日本大百科全書(ニッポニカ)「恐れ」の解説
恐れ
おそれ
生命維持、個体保全に密接に関連しているもっとも基本的・原始的な感情である。ブリッジスK. M. B. Bridges(1897―?)は、新生児における情動は興奮だけであるが、乳児期になると、快や不快が分化し、不快から怒りや恐れが現れてくるという有名な分化のシステムを発表している。スルーフL. Alan Sroufeは乳児期の初期にはすでに恐れが発現していることを発表している。このような研究はすべて自然的行動観察に近いものなので研究者の主観によってさまざまに異なってくる。そこでどちらが正当であるかはわからないが、恐れという情動は、生命維持、個体保存に密接に関連しているために早期に出現していることは確実であろう。
乳児期の恐れの対象は、大きな音、強い光、イヌやネコのような動物、トカゲやカエルのような変わった形態の小動物、見知らない人、突発的なできごと(急に身辺に変化がおきる)、暗闇(くらやみ)などのような具体的な刺激に限られているが、幼児期に入ってくると、空想的な対象、たとえばお化けや宇宙人などに対する恐れが現れ、さらに予期的な危険に対する恐れがわいてくる。母親がそばにいないというような場面である。現実の危険に遭遇しなくてもきたるべき危険を予期して恐れを感じるのである。このような恐れを不安という。不安は生後6か月ごろ「人見知り」として現れてくる。これはフロイトの弟子の精神分析医スピッツR. A. Spitz(1887―1974)の意見である。しかし、ブリッジスは5歳ぐらいのときに不安の発現を認めている。不安は恐れよりも観察できない情動であるからその発現の時期を判定するのは実に困難である、このように大きなずれが生じているのは、スピッツが精神分析学のほうからの観察、ブリッジスが発達心理学のほうからの観察だからかもしれない。どちらの見方にせよ、不安は小学校入学とともに急速に分化してくる。勉強における失敗の恐れ、友人関係における葛藤(かっとう)と仲間割れの恐れなどであり、このような不安の種がどんどん発芽してくるのである。
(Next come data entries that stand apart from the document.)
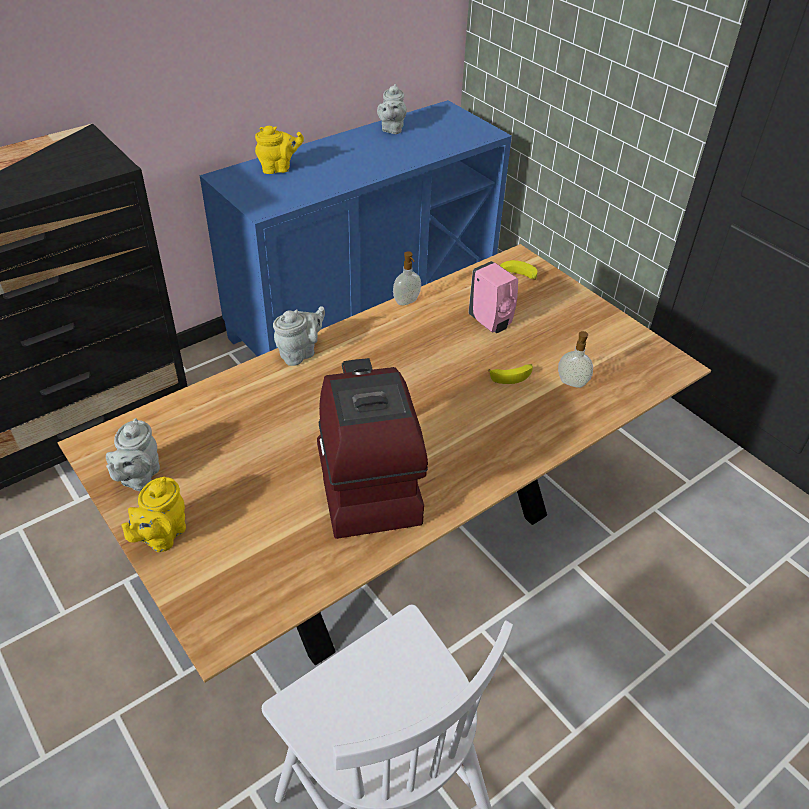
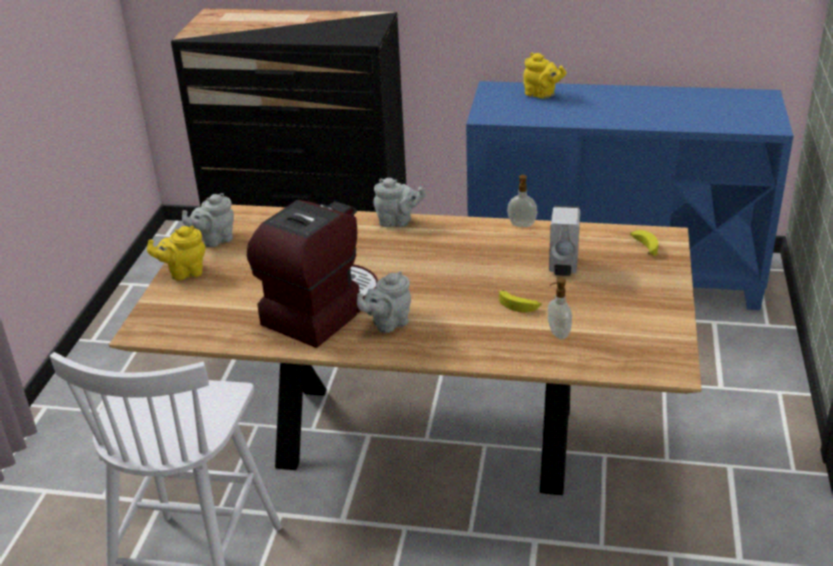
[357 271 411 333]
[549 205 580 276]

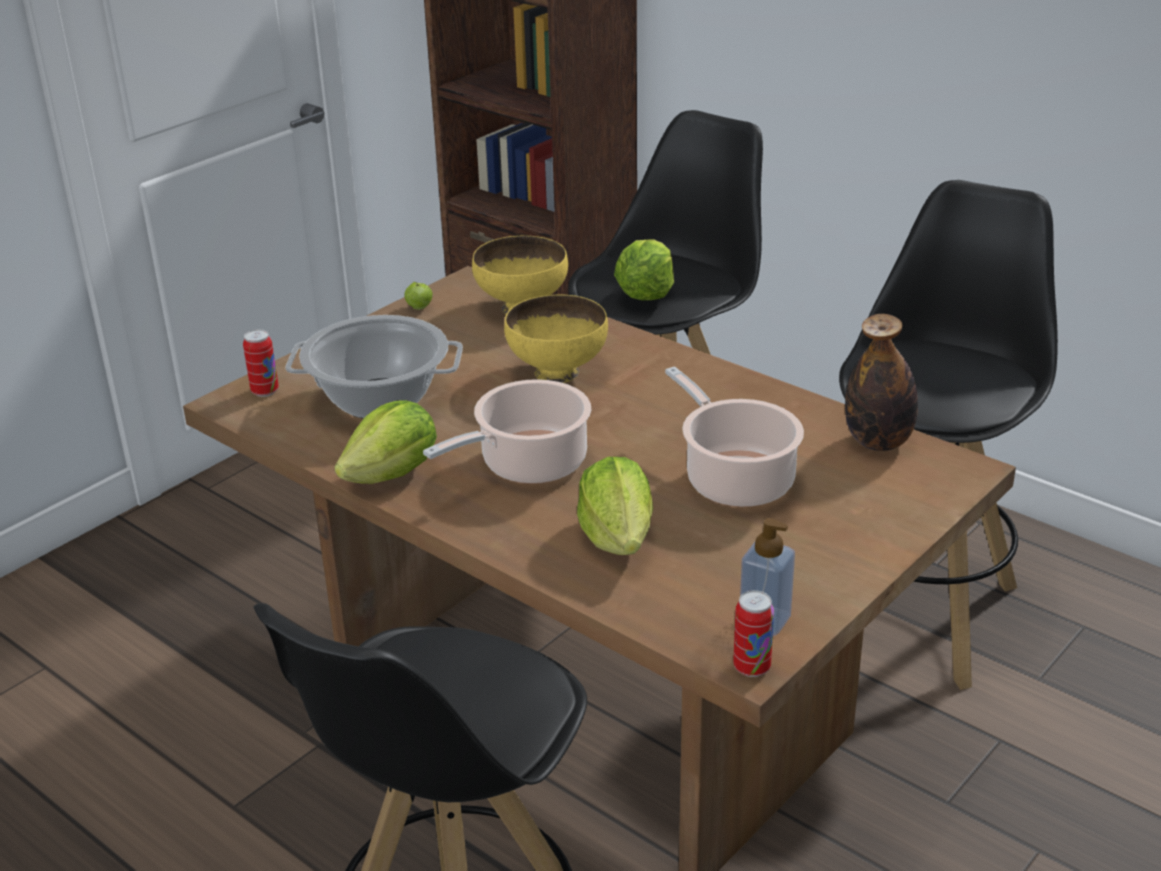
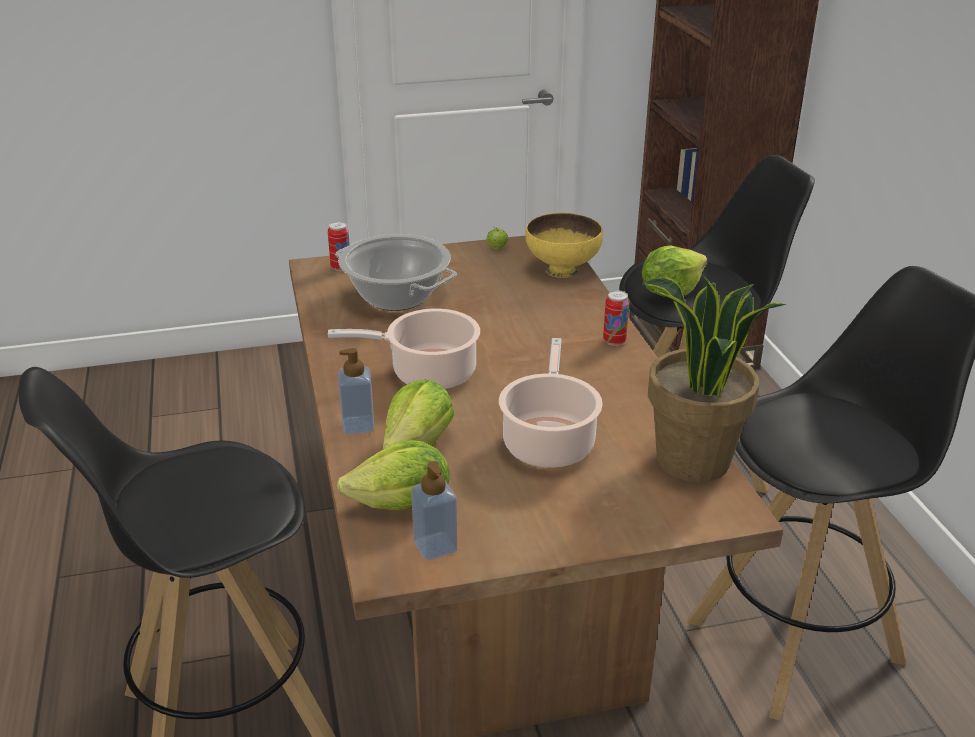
[504 295 608 383] (first image)
[642 275 787 482]
[337 440 450 511]
[603 290 629 346]
[338 348 375 434]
アメリカの心理学者ワトソンは、乳児が白ウサギをかわいがっているのに目をつけ、その子が白ウサギに触れるたびに強烈な音響を出して驚かせた。その結果その子は白いウサギを見ると後ずさりをするようになり、白いシーツやおじいさんの白いひげにまで恐れを抱くようになってしまったという。ヒューマニティーに反する実験であるが、恐れという情動が周囲の人々の条件づけによって生じてくることを証明している。子供の養育上重要な問題といえよう。
神経症のなかに恐怖症という疾患が含まれている。ある特定の対象に対して他の人々が容易に理解できそうもない恐れを抱き、日常生活にさまざまな支障が生ずる神経症である。赤面恐怖(対人恐怖の一種で人に会ったときに赤面してしまうのではないかという恐れ)、広場恐怖(広場が突っ切れないので端に沿って歩かなければならない)、先端恐怖(先が尖んがった錐(きり)や鉛筆を恐れる)、涜神(とくしん)恐怖(だれかが神聖な場面を打ち壊すようなことをするのではないかという恐れ)などさまざまな症状がみられる。原因がわからないものが多いが、父親に対する恐れが、ある動物に対する恐れになって夢のなかに現れてきたケースをフロイトが報告している。